In person, he is a far cry from his boisterous screen persona. He has a reserved manner and speaks little. But his demanour changes dramatically the moment he faces an audience.

In the villages of Amritsar, Sidhu doesn't make the routine election speech. He relies on one-liners and short stories that keep crowds engrossed. His campaign team claims this helps him connect instantly with his voters.

While addressing urban crowds, he adopts a different style. Though he cracks jokes and keeps the crowd in splits, he stresses on development issues.

Sidhu's opponent has never lost an election

Image: For rural voters, he is the wisecracking Sidhu we know
Given the fact that the ruling Shiromani Akali Dal-BJP combine won seven of the eight assembly constituencies in Amritsar in the 2007 election, Sidhu shouldn't have much to worry about.
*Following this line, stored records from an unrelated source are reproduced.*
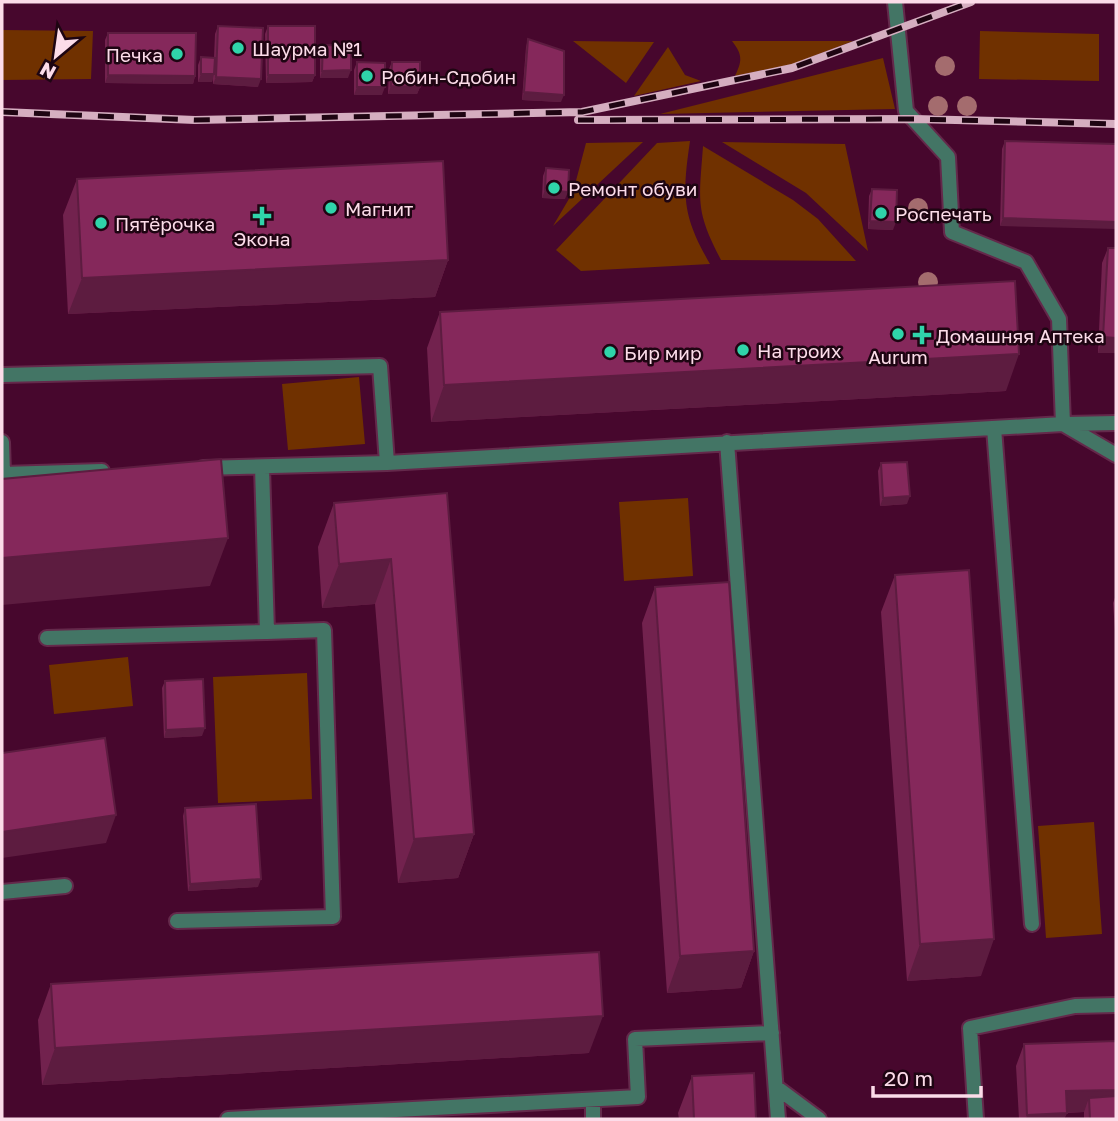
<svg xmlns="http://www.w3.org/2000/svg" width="1118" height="1121" font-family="'Golos Text',sans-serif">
	<rect width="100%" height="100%" fill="#47072d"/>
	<!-- green -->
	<path fill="#703100" d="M2,30L93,31L91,79L2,80Z
		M980,31L1099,34V81L979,79Z
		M573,41L654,42L626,83Z
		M732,41H853L793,64L735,76C742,61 743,55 732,41Z
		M668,47L685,75L701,81L634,96Z
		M883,58L895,109L660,114Z
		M690,141C682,196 682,215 710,264L581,271L556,250L657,143Z
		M643,142L553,226L573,192L586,143Z
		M722,142L845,144L868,251L806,193Z
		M703,146L793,200L818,219L856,261L721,260C695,210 699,202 703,146Z
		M359,377L365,444L288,450L282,384Z
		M688,498L693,576L624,581L619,502Z
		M128,657L133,706L54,714L49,665Z
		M307,673L312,799L218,803L213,677Z
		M1094,822L1102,934L1046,938L1038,826Z"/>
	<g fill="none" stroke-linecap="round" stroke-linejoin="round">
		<defs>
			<path id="service" d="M2,375L380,366L387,463L1063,424L1059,319L1026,262L952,232L948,157L906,111L895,2
				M1063,424L1116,455
				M1065,424L1116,423
				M994,428L1032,924
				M2,442L3,474L102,471
				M727,442L778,1119
				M203,468L387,463
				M47,638L267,632L262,467
				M2,892L65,886
				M177,921L333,917L324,630L267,632
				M776,1087L819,1119
				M593,1100V1119
				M228,1119L638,1097L635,1039L772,1033
				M976,1119L970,1028L1075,1006L1116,1005"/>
		</defs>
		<!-- service casing -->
		<use href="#service" stroke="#64294b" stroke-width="18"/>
		<!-- service -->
		<use href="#service" stroke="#437565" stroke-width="14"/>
		<defs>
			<path id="rail" d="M2,112L195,120L582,112L792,68L971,2
				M578,120L914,119L1116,124"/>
		</defs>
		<!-- rail casing -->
		<use href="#rail" stroke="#d5aec0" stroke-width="8"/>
		<!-- rail -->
		<use href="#rail" stroke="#1e0512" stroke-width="5" stroke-dasharray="16" stroke-linecap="butt"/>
	</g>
	<!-- trees -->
	<g fill="#a46c6e">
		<circle cx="945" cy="66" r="10"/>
		<circle cx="938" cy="106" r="10"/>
		<circle cx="967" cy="106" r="10"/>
		<circle cx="918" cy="208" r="10"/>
		<circle cx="928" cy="282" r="10"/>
	</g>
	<!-- wall -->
	<path fill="#72224e" d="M218,26L258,87L213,84V77L212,82H198V65L201,57L214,58L215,34Z
		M268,26L315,75L312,82L266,83L265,34Z
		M108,33L195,76L193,84L105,83V40Z
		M528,39L561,102L522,100L526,47Z
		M323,45L348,78H320V53Z
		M357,62L382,95H354V70Z
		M392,62L420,87L417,94H388L389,69Z
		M1005,141L1116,144L1000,226L1002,149Z
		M546,168L565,199L542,198L543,176Z
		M77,179L448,260L435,297L68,314L63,215Z
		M872,189L893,230L868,229L869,196Z
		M1108,248L1116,353H1098L1102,263Z
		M440,312L1006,391L431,422L427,348Z
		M881,463L907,504L880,506L878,471Z
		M447,493L474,834L458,878L398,883L375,604L322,608L318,547L334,503Z
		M895,575L981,976L907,981L881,612Z
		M655,587L754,951L741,988L667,993L642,623Z
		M1116,595V644L1113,603Z
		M165,681L202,736L164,738L162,688Z
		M185,808L258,887L188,891L183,816Z
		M51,984L589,1053L42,1085L38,1020Z
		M1024,1044L1116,1119H1084V1112L1067,1113L1064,1119H1019L1016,1066Z
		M692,1076L756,1119H679L678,1113Z"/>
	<!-- shaded-wall -->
	<path fill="#5d1c40" d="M351,70L348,78H320L322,71Z
		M201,74H214L212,82H198Z
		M108,75L195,76L193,84L105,83Z
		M268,75H315L312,82L266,83Z
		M216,77L261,79L258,87L213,84Z
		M391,86L420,87L417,94H388Z
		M357,87H385L382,95H354Z
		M524,92L564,95L561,102L522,100Z
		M545,190L568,192L565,199L542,198Z
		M1003,218L1116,222V229L1000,226Z
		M870,221L896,222L893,230L868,229Z
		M448,260L435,297L68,314L82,278Z
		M1103,337L1116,338V353H1098Z
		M1019,354L1006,391L431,422L444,385Z
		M910,496L907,504L880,506L883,498Z
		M228,538L210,586L2,605V558Z
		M391,559L375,604L322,608L339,564Z
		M205,728L202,736L164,738L166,730Z
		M116,815L106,843L2,858V832Z
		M474,834L458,878L398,883L414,839Z
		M261,879L258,887L188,891L190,884Z
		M994,939L981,976L907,981L920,944Z
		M754,951L741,988L667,993L680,956Z
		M603,1016L589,1053L42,1085L55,1048Z
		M1116,1090V1111L1089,1098L1084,1112L1058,1113L1066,1091Z
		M1067,1113L1064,1119H1026L1027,1115Z"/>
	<!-- building -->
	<path fill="#85285b" stroke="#5d1c40" stroke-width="2" d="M218,26L263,28L261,79L216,77Z
		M268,26H315V75H268Z
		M108,33H196L195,76L108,75Z
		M528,39L564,51V95L524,92Z
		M323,45L351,46V70L322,71Z
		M201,57L215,58L214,74H201Z
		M357,62L385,63V87H357Z
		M392,62H420V87L391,86Z
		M1005,141L1116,144V222L1003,218Z
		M443,161L448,260L82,278L77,179Z
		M546,168L569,170L568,192L545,190Z
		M872,189L897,190L896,222L870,221Z
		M1108,248H1116V338L1103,337Z
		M1015,281L1019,354L444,385L440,312Z
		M221,459L228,538L2,558V479Z
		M907,462L910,496L883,498L881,463Z
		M447,493L474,834L414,839L391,559L339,564L334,503Z
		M969,570L994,939L920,944L895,575Z
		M729,582L754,951L680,956L655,587Z
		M203,679L205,728L166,730L165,681Z
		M105,738L116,815L2,832V753Z
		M256,804L261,879L190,884L185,808Z
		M599,952L603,1016L55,1048L51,984Z
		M1116,1041V1090L1066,1091L1067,1113L1027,1115L1024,1044Z
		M754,1073L756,1119H694L692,1076Z
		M1116,1096V1119H1090L1089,1098Z"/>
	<!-- markers -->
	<g fill="#2fd4aa" stroke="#1e0512" stroke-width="2.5">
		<circle cx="238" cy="48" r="7"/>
		<circle cx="177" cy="54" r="7"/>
		<circle cx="367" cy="76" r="7"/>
		<circle cx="554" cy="188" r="7"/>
		<circle cx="331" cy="208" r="7"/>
		<circle cx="881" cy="213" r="7"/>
		<path d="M258.5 205.5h7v7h7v7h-7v7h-7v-7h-7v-7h7z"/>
		<circle cx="101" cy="223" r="7"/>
		<circle cx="898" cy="334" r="7"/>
		<path d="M918.5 324.5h7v7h7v7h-7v7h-7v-7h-7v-7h7z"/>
		<circle cx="743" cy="350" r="7"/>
		<circle cx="610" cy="352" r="7"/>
	</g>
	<g text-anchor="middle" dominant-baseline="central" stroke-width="5" stroke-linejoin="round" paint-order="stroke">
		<!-- poi labels -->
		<g font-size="19" fill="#fcdce9" stroke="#1e0512" text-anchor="start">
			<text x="252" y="48">Шаурма №1</text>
			<text x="163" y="54" text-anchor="end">Печка</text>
			<text x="381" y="76">Робин-Сдобин</text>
			<text x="568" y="188">Ремонт обуви</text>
			<text x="345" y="208">Магнит</text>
			<text x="895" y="213">Роспечать</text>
			<text x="115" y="223">Пятёрочка</text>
			<text x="262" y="238" text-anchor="middle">Экона</text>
			<text x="936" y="335">Домашняя Аптека</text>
			<text x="757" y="350">На троих</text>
			<text x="624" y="352">Бир мир</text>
			<text x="898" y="356" text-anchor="middle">Aurum</text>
		</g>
	</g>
	<!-- border -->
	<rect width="1118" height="1121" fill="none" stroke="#fcdce9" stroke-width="7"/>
	<!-- north arrow -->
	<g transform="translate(56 56) rotate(209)" stroke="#1e0512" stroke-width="5" paint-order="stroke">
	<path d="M0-5L12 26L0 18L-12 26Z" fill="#fcdce9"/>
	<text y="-10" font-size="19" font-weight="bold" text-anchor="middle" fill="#fcdce9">N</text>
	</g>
	<!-- scale -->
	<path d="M873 1086v10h108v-10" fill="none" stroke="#fcdce9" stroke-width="3.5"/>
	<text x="884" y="1086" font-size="21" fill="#fcdce9" stroke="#1e0512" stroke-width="5" paint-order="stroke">20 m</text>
</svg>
But then there is Soni, a politician who has not lost a single election so far. A former mayor of Amritsar, he was elected to the Punjab assembly in 1997, 2002 and 2007. Soni, who is contesting a Lok Sabha election for the first time, says the BJP-SAD combine has not done anything for Punjab.

While the Congress is taking on the BJP on development-related issues, none of its leaders have spoken about Sidhu's conviction for culpable homicide, which was stayed by the Supreme Court. Even voters in Amritsar are not bothered by this issue; they feel it has no bearing to the current election or the development of the constituency.

Sidhu says his priorities are development and the modernisation of Amritsar airport, which will help boost tourism in the city. He makes it a point to tell voters that he has brought in Rs 500 crore (Rs 5 billion) from the central government for the development of Amritsar. He also talks about the first waste management project in Punjab, which he introduced.

Will anti-incumbency fell Sidhu?

Image: Sidhu on the campaign trail
The Congress is relying on the anti-incumbency factor, and the fact that the electorate in Punjab usually never votes for the party in power in the state in a general election.

During the 2004 Lok Sabha polls, when the Congress ruled Punjab, the BJP and Akali Dal won a major chunk of the seats.

Since the BJP-SAD combine is currently in power, the Congress hopes to win most Lok Sabha seats this election.

The BJP is counting on its traditional middle and upper middle class support base, but has to ensure that these voters turn up at polling booths in large numbers.

Before the campaign began, the BJP's prime ministerial candidate L K Advani met Akali Dal leaders -- some of whom were reportedly unenthusiastic about Sidhu's candidature -- and urged them to give their 100 per cent to the party's nominee in Amritsar.

The BJP is contesting only three of the state's 13 seats -- Amritsar, Gurdaspur and Hoshiarpur.

The Congress believes rural votes will help Soni vanquish Sidhu. Plus it hopes a Sikh prime minister will help draw in urban votes.